Wear-out is a well known bogeyman of NAND-based SSDs, but the wear problem with NVMMs is quite different. In SSDs, wear-leveling is one of two tasks that the flash translation layer (FTL) in the SSD’s firmware must perform to provide a block-based interface to decidedly non-blocked-like NAND flash memory. The FTL’s second task is to manage flash’s inability to modify data in place and the fact that program operations operate on pages (4-32kB) while erase operation operate on blocks (many 10s to a few 100 of pages). FTLs use log-structured writes, complicated mapping schemes, and performance-stealing garbage collection to make it work. Doing all this while maintaining consistent, high performance is fundamental challenge in SSD design and one of the main points of innovation in SSDs over the last 10 years. It is also the motivation for moving FTL functionality further up the software stack where application-specific interfaces or knowledge of access patterns can simplify the task.
NVMM does not suffer from the page/block, program/erase mismatch, so it does not need complex maps or garbage collection. As a result, NVMMs can, should, and do dispense with most of the FTL, but they do need wear-leveling, and the only reasonable place to implement wear-leveling for NVMMs is in hardware.
To see why the alternative, software, is a non-starter, consider the challenges of implementing wear-leveling in software. First, which software layer should perform wear-leveling? The file system must be involved because it implements normal file IO and decides where data and metadata are stored. Indeed, techniques like copy-on-write and log-structuring seem good for wear-leveling of file data and some metadata. However, there are likely to be some “hot spots” (e.g., the super block) that may wear out anyway.

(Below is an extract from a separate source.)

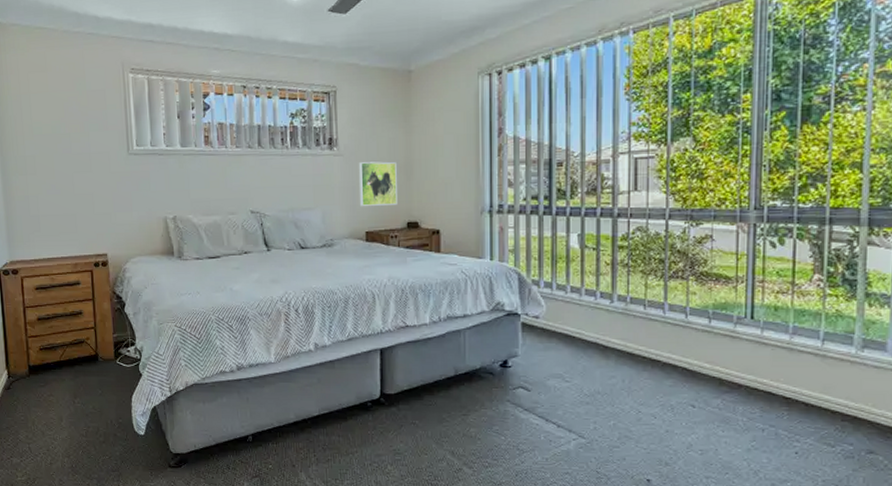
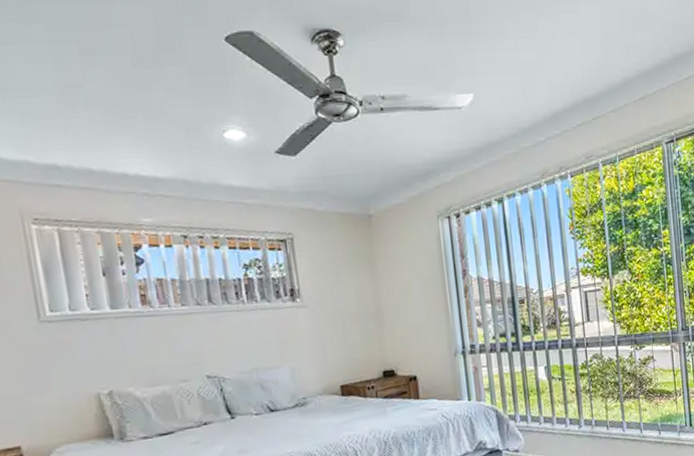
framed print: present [359,161,397,206] -> none [326,310,371,359]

The file system designer could try to ensure that all NVMM data structures move around in NVMM, but the software engineering challenges are daunting: How should we test the file system to make sure that the migration system doesn’t introduce new bugs? How do you ensure that it prevents hot spots? How do ensure that new hotspots don’t appear as the file system evolves? These problems are not unsolvable, but file systems are complex and buggy enough as it is. Further, the details of how wear-leveling should work depend on the particular media, requiring the file system to understand those details, a further source of bugs and complexity.
It gets worse, though, since DAX mmap() means that solving these problem is not enough. Applications that access NVMM via loads and stores will need to implement wear-leveling too. The same set of testing and verification challenges arise, but in the absence of the rigour that file system design and testing (hopefully) enjoys. It is more than likely that buggy application wear-leveling techniques will cause both application bugs and hot spots. Bugs are the application’s problem, but hot spots physically damage the system’s hardware, something software should not be able to do.
Implementing wear-leveling in hardware, by contrast, is simple and efficient. Start-gap wear-leveling is an elegant scheme for wear-leveling NVMMs developed by Moin Qureshi’s group while he was working at IBM (he’s now at Georgia Tech). In essence, it slowly rotates the physical address space across the NVMM on a single DIMM, and keeps track of the current offset so it is easy to find data after it has been written. We implemented start-gap wear leveling in an FPGA for a PCM-based SSD we built in 2011. It took about 100 lines of Verilog, added two cycles to memory latency, and had no measurable impact on performance.
Start-gap applies to all operations equally whether they operate on application data or file system metadata. Everything is covered all the time, and software does not need to do a thing. Even better, the memory controller can adjust start-gap’s parameters to match the needs of the media at hand.
Cross-Layer Data Protection
Protecting data effectively in an NVMM-based storage system requires careful thought about how media errors, software errors, and wear-out interact with hardware and software. The differences between NVMM and more familiar persistent memories (e.g., flash) require us to rethink the role each layer of system should play and when they should stay out of the way.